Asda Lines Up EG Group Deal And Fast-Tracks Convenience Growth

Asda Lines Up EG Group Deal And Fast-Tracks Convenience Growth

Supermarket chain Asda looks set to shake up the U.K.’s convenience grocery market in a $1.5 billion deal that could be signed off as soon as today.

The group – formerly owned by Walmart
– is finalising a mega-deal to buy sister business EG Group’s U.K. and Irish gas station forecourts, allowing the supermarket to turbocharge its convenience retailing arm.

Asda has been a late-comer to the lucrative convenience sector but is trying to fast-track growth through gas stations, a recently-launched Asda Express format and the acquisition of over 130 locations from rival Coop.

In a story first reported by UK news channel Sky News, the businesses are expected to formally announce a long-awaited tie-up imminently, which would create a combined business worth about $12.4 billion.
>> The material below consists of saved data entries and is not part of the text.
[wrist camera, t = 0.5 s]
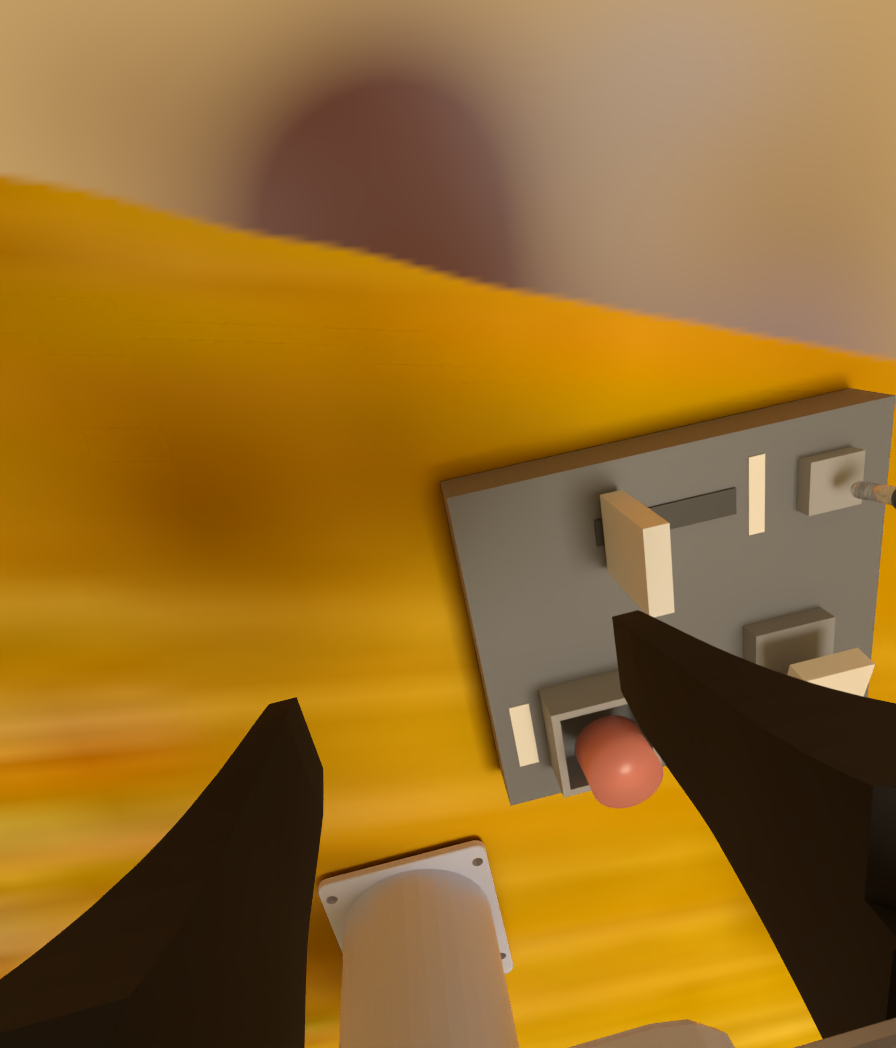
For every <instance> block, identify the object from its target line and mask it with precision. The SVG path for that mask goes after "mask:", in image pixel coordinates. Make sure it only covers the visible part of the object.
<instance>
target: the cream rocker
mask: <svg viewBox="0 0 896 1048" xmlns="http://www.w3.org/2000/svg"><path fill="white" fill-rule="evenodd" d="M874 666H875V663H874V662H873V661H872V660H870V659H869V658H868V657H867V656H866V655H865V654H864V653H863V652H862V651H861V650H860V649H859V648H855V649H851V650H847V651H843V652H839V653H835V654H831V655H827V656H823V657H819V658H815V659H811V660H807V661H803V662H799V663H795V664H791V665H790V666H789V670H788V674H787V675H788V676H792V677H795V678H798V679H801V680H804V681H807V682H810V683H813V684H817V685H820V686H824V687H828V688H831V689H835V690H839V691H843V692H847V693H851V694H855V695H859V696H864V694H865V691H866V688H867V685H868V683H869V680H870V677H871V674H872V671H873V669H874Z"/></svg>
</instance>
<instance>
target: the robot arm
mask: <svg viewBox="0 0 896 1048" xmlns="http://www.w3.org/2000/svg"><path fill="white" fill-rule="evenodd" d="M612 622H613V630H614V638H615V646H616V655H617V663H618V671H619V679H620V688H621V692H622V694H623V696H624V698H625V700H626V702H627V704H628V706H629V708H630V710H631V712H632V713H633V715H634V717H635V719H636V721H637V723H638V724H639V726H640V728H641V730H642V731H643V733H644V734H645V736H646V737H647V739H648V740H649V742H650V743H651V744H652V746H653V747H654V749H655V750H656V752H657V753H658V755H659V756H660V757H661V759H662V760H663V762H664V763H665V764H666V766H667V767H668V769H669V770H670V772H671V773H672V774H673V776H674V777H675V779H676V780H677V781H678V783H679V784H680V786H681V787H682V789H683V790H684V791H685V793H686V794H687V796H688V797H689V798H690V800H691V801H692V803H693V804H694V806H695V807H696V808H697V810H698V811H699V813H700V814H701V816H702V817H703V819H704V820H705V822H706V823H707V825H708V826H709V828H710V830H711V831H712V833H713V834H714V836H715V838H716V839H717V841H718V843H719V845H720V846H721V848H722V850H723V852H724V853H725V855H726V857H727V859H728V861H729V862H730V864H731V866H732V868H733V869H734V871H735V873H736V875H737V876H738V878H739V880H740V882H741V883H742V885H743V887H744V889H745V891H746V893H747V894H748V896H749V898H750V900H751V902H752V904H753V905H754V907H755V909H756V911H757V913H758V915H759V916H760V918H761V920H762V922H763V924H764V926H765V927H766V929H767V931H768V933H769V935H770V937H771V939H772V941H773V943H774V944H775V946H776V948H777V950H778V952H779V954H780V956H781V958H782V960H783V962H784V964H785V965H786V967H787V969H788V971H789V973H790V975H791V977H792V979H793V981H794V983H795V985H796V987H797V988H798V990H799V992H800V994H801V996H802V998H803V1000H804V1002H805V1004H806V1006H807V1008H808V1010H809V1012H810V1014H811V1016H812V1018H813V1020H814V1022H815V1024H816V1026H817V1028H818V1030H819V1032H820V1034H821V1036H822V1038H823V1039H822V1040H819V1041H815V1042H812V1043H809V1044H805V1045H802V1046H798V1047H795V1048H896V704H895V703H890V702H885V701H881V700H876V699H871V698H867V697H863V696H859V695H855V694H851V693H847V692H843V691H839V690H835V689H831V688H828V687H824V686H820V685H817V684H813V683H810V682H807V681H804V680H801V679H798V678H795V677H792V676H788V675H785V674H782V673H779V672H776V671H774V670H771V669H768V668H765V667H763V666H760V665H757V664H755V663H752V662H750V661H748V660H745V659H743V658H740V657H738V656H735V655H733V654H730V653H728V652H726V651H723V650H721V649H719V648H717V647H714V646H712V645H710V644H708V643H706V642H704V641H701V640H699V639H697V638H695V637H693V636H691V635H689V634H687V633H685V632H683V631H681V630H679V629H676V628H674V627H672V626H670V625H668V624H666V623H664V622H662V621H660V620H658V619H656V618H654V617H652V616H650V615H648V614H646V613H644V612H641V611H639V610H636V611H632V612H628V613H624V614H621V615H617V616H613V617H612ZM322 819H323V767H322V764H321V762H320V759H319V756H318V754H317V751H316V748H315V746H314V743H313V740H312V738H311V735H310V732H309V730H308V727H307V724H306V722H305V719H304V716H303V714H302V711H301V708H300V705H299V703H298V700H297V697H296V698H292V699H288V700H284V701H280V702H276V703H272V704H269V705H268V706H267V708H266V709H265V710H264V711H263V713H262V714H261V715H260V717H259V718H258V720H257V721H256V722H255V724H254V725H253V726H252V728H251V729H250V731H249V732H248V733H247V735H246V736H245V738H244V739H243V740H242V742H241V743H240V744H239V746H238V747H237V748H236V750H235V751H234V753H233V754H232V755H231V757H230V758H229V759H228V761H227V762H226V763H225V765H224V766H223V767H222V769H221V770H220V771H219V773H218V774H217V775H216V776H215V778H214V779H213V780H212V781H211V783H210V784H209V785H208V786H207V787H206V789H205V790H204V791H203V792H202V794H201V795H200V796H199V797H198V798H197V800H196V801H195V802H194V803H193V805H192V806H191V807H190V808H189V810H188V811H187V812H186V813H185V814H184V815H183V817H182V818H181V819H180V820H179V821H178V822H177V823H176V824H175V826H174V827H173V828H172V829H171V830H170V831H169V832H168V833H167V834H166V835H165V836H164V838H163V839H162V840H161V841H160V842H159V843H158V844H157V845H156V846H155V847H154V848H153V849H152V850H151V851H150V852H149V853H148V854H147V855H146V856H145V857H144V858H143V859H142V860H141V861H140V862H139V863H138V864H137V865H136V866H135V867H134V868H133V869H132V870H131V871H130V872H129V873H128V874H126V875H125V876H124V877H123V878H122V879H121V880H120V881H119V882H118V883H117V884H116V885H115V886H114V887H112V888H111V889H110V890H109V891H108V892H107V893H106V894H105V895H104V896H103V897H102V898H101V899H100V900H98V901H97V902H96V903H95V904H94V905H93V906H92V907H91V908H89V909H88V910H87V911H86V912H85V913H84V914H82V915H81V916H80V917H79V918H78V919H77V920H75V921H74V922H73V923H72V924H71V925H69V926H68V927H67V928H66V929H65V930H64V931H62V932H61V933H60V934H59V935H57V936H56V937H55V938H54V939H52V940H51V941H50V942H49V943H47V944H46V945H45V946H44V947H42V948H41V949H40V950H39V951H37V952H36V953H35V954H34V955H32V956H31V957H30V958H28V959H27V960H26V961H24V962H23V963H22V964H21V965H19V966H18V967H17V968H15V969H14V970H12V971H11V972H10V973H8V974H7V975H6V976H4V977H3V978H1V979H0V1048H304V1042H305V993H306V964H307V942H308V931H309V920H310V913H311V905H312V897H313V890H314V882H315V875H316V867H317V859H318V852H319V844H320V836H321V828H322ZM476 858H477V859H476ZM318 895H319V897H320V900H321V902H322V905H323V907H324V909H325V912H326V914H327V917H328V919H329V922H330V924H331V927H332V929H333V931H334V934H335V936H336V939H337V941H338V944H339V946H340V949H341V951H342V954H343V965H342V989H341V1013H340V1036H339V1048H519V1044H518V1039H517V1034H516V1029H515V1025H514V1020H513V1015H512V1010H511V1005H510V1000H509V995H508V990H507V985H506V980H505V975H504V974H506V973H509V972H510V971H511V970H512V968H513V962H512V957H511V953H510V949H509V945H508V941H507V936H506V932H505V928H504V924H503V920H502V916H501V911H500V907H499V903H498V899H497V895H496V891H495V886H494V882H493V878H492V874H491V870H490V866H489V861H488V857H487V853H486V849H485V845H484V843H483V842H481V841H478V840H473V841H469V842H465V843H461V844H457V845H453V846H450V847H446V848H442V849H438V850H434V851H430V852H426V853H423V854H419V855H415V856H411V857H407V858H403V859H400V860H396V861H392V862H388V863H384V864H380V865H376V866H373V867H369V868H365V869H361V870H357V871H353V872H349V873H346V874H342V875H338V876H334V877H330V878H327V879H324V880H322V881H321V882H320V884H319V888H318ZM569 1048H735V1047H734V1046H733V1044H732V1042H731V1040H730V1038H729V1037H728V1035H727V1033H724V1032H722V1031H720V1030H718V1029H716V1028H712V1027H709V1026H706V1025H703V1024H700V1023H697V1022H694V1021H691V1020H679V1021H671V1022H663V1023H654V1024H649V1025H645V1026H642V1027H638V1028H635V1029H631V1030H628V1031H624V1032H621V1033H618V1034H614V1035H611V1036H607V1037H604V1038H600V1039H597V1040H593V1041H590V1042H587V1043H583V1044H580V1045H576V1046H573V1047H569Z"/></svg>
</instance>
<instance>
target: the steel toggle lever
mask: <svg viewBox="0 0 896 1048" xmlns="http://www.w3.org/2000/svg"><path fill="white" fill-rule="evenodd" d="M850 492H851V494H852V496H854V497H855V498H858V499H863V500H868V501H873V502H878V503H884V504H889V505H893V507H894V508H895V509H896V487H895V486H889V485H883V484H878V483H872V482H866V481H858V482H855V483H854V484H853V485H852V486H851V488H850Z"/></svg>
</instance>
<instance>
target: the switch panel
mask: <svg viewBox="0 0 896 1048" xmlns="http://www.w3.org/2000/svg"><path fill="white" fill-rule="evenodd" d="M894 404H895V395H889V394H883V393H877V392H870V391H864V390H858V389H852V388H849V389H845V390H841V391H836V392H832V393H827V394H823V395H819V396H814V397H810V398H806V399H801V400H797V401H792V402H788V403H784V404H779V405H775V406H770V407H766V408H762V409H757V410H753V411H748V412H744V413H740V414H735V415H731V416H726V417H722V418H718V419H713V420H709V421H705V422H700V423H696V424H691V425H687V426H683V427H678V428H674V429H669V430H665V431H661V432H656V433H652V434H647V435H643V436H639V437H634V438H630V439H625V440H621V441H617V442H612V443H608V444H603V445H599V446H595V447H590V448H586V449H582V450H577V451H573V452H568V453H564V454H560V455H555V456H551V457H546V458H542V459H538V460H533V461H529V462H524V463H520V464H516V465H511V466H507V467H502V468H498V469H494V470H489V471H485V472H481V473H476V474H472V475H467V476H463V477H459V478H454V479H450V480H445V481H441V482H440V485H441V489H442V494H443V499H444V504H445V508H446V513H447V518H448V523H449V527H450V532H451V537H452V542H453V546H454V551H455V556H456V561H457V565H458V570H459V575H460V580H461V584H462V589H463V594H464V598H465V603H466V608H467V613H468V617H469V622H470V627H471V632H472V636H473V641H474V646H475V651H476V655H477V660H478V665H479V670H480V674H481V679H482V684H483V689H484V693H485V698H486V703H487V707H488V712H489V717H490V722H491V726H492V731H493V736H494V741H495V745H496V750H497V755H498V760H499V764H500V769H501V773H502V776H503V780H504V783H505V787H506V790H507V794H508V798H509V801H510V805H515V804H519V803H523V802H527V801H531V800H534V799H538V798H542V797H546V796H550V795H554V794H558V793H562V794H563V796H564V797H568V796H572V795H576V794H580V793H584V792H588V791H591V788H590V786H589V783H588V781H587V779H586V777H585V775H584V773H583V770H582V768H581V766H580V764H579V762H578V760H577V757H576V755H575V742H576V739H577V737H578V735H579V734H580V732H581V731H582V730H583V729H584V728H585V727H586V726H587V725H588V724H590V723H591V722H593V721H594V720H596V719H599V718H601V717H605V716H610V715H619V716H624V717H627V718H629V719H631V720H632V721H633V722H634V723H635V724H636V725H637V726H638V728H639V729H640V731H641V732H642V734H643V735H644V737H645V739H646V740H647V742H648V743H649V745H650V746H651V748H652V749H653V751H654V753H655V754H656V756H657V757H658V759H659V760H660V762H661V764H662V767H663V766H666V764H665V763H664V762H663V760H662V759H661V757H660V756H659V755H658V753H657V752H656V750H655V749H654V747H653V746H652V744H651V743H650V742H649V740H648V739H647V737H646V736H645V734H644V733H643V731H642V730H641V728H640V726H639V724H638V723H637V721H636V719H635V717H634V715H633V713H632V712H631V710H630V708H629V706H628V704H627V702H626V700H625V698H624V696H623V694H622V692H621V688H620V679H619V671H618V663H617V655H616V646H615V638H614V630H613V622H612V617H613V616H617V615H621V614H624V613H628V612H632V611H636V610H639V611H641V612H643V611H642V610H641V609H640V608H639V606H638V605H637V604H636V603H635V602H634V601H633V600H632V599H631V598H630V597H629V595H628V594H627V593H626V592H625V591H624V590H623V589H622V588H621V587H620V586H619V584H618V583H617V582H616V581H615V580H614V579H613V578H612V577H611V576H610V575H609V573H608V570H607V560H606V551H605V541H604V531H603V522H602V512H601V502H600V495H601V494H605V493H610V492H614V491H618V490H624V491H625V492H626V493H628V494H629V495H631V496H632V497H634V498H635V499H636V500H638V501H639V502H641V503H642V504H643V505H645V506H646V507H648V508H649V509H651V510H652V511H653V512H655V513H656V514H658V515H659V516H660V517H662V518H663V519H665V520H666V521H667V522H669V523H670V540H671V558H672V576H673V593H674V611H675V612H674V613H670V614H666V615H662V616H658V617H654V618H656V619H658V620H660V621H662V622H664V623H666V624H668V625H670V626H672V627H674V628H676V629H679V630H681V631H683V632H685V633H687V634H689V635H691V636H693V637H695V638H697V639H699V640H701V641H704V642H706V643H708V644H710V645H712V646H714V647H717V648H719V649H721V650H723V651H726V652H728V653H730V654H733V655H735V656H738V657H740V658H743V659H745V660H748V661H750V662H752V663H755V664H757V665H760V666H763V667H765V668H768V669H771V670H774V671H776V672H779V673H782V674H785V675H787V674H788V670H789V666H790V665H791V664H795V663H799V662H803V661H807V660H811V659H815V658H819V657H823V656H827V655H831V654H835V653H839V652H843V651H847V650H851V649H855V648H859V649H860V650H861V651H862V652H863V653H864V654H865V655H866V656H867V657H868V658H869V659H870V660H871V653H872V642H873V631H874V620H875V609H876V599H877V588H878V577H879V566H880V555H881V545H882V534H883V523H884V512H885V504H884V503H878V502H873V501H868V500H863V499H858V498H855V497H854V496H852V494H851V492H850V488H851V486H852V485H853V484H854V483H855V482H858V481H866V482H872V483H878V484H883V485H887V480H888V469H889V458H890V447H891V437H892V426H893V415H894ZM868 685H869V683H868ZM868 685H867V688H866V691H865V694H864V696H863V697H867V696H868Z"/></svg>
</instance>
Both groups are owned by the Lancashire-based Issa brothers along with private equity firm TDR Capital. The companies are chaired by former Marks & Spencer boss and retail veteran Stuart Rose.

The move is part of a dual strategy to both leverage synergies across the two giant retail companies and to continue to pay down the debt burden, following the March decision to sell a chunk of EG Group’s U.S. retail and gas station property empire in a sale and leaseback transaction worth $1.5 billion.

The EG Group, whose brands include Euro Garages, Coopland and Leon, plus European franchises including Cinnabon, has over 6,600 sites across the world.

Asda To Acquire EG Group

According to reports, Asda is expected to pay about $1.5 billion for EG, supported by nearly $620 million from U.S.-based investment firm Apollo Global Management

Rumors of a potential deal have circulated for months, after the siblings acquired Asda over two years ago for $8.1 billion alongside private equity firm TDR Capital.


As early as January this year there were reports that the partners might combine both profitable businesses in order to refinance the debt on more favorable terms.

Before the deal, EG Group had at least $9 billion of debt due to mature, predominantly in 2025, and the majority is made up of loans with interest pegged to the LIBOR, EURIBOR and SONIA indices which reflect the rate at which banks lend to each other.

The new group will operate over 600 supermarkets, 700 gas station forecourts and over 100 (and counting) convenience stores.

Despite the size of the deal, it is not expected to fall foul of the UK’s competition watchdog, the Competition and Markets Authority (CMA), which already considers the two businesses as a single entity because of their shared ownership.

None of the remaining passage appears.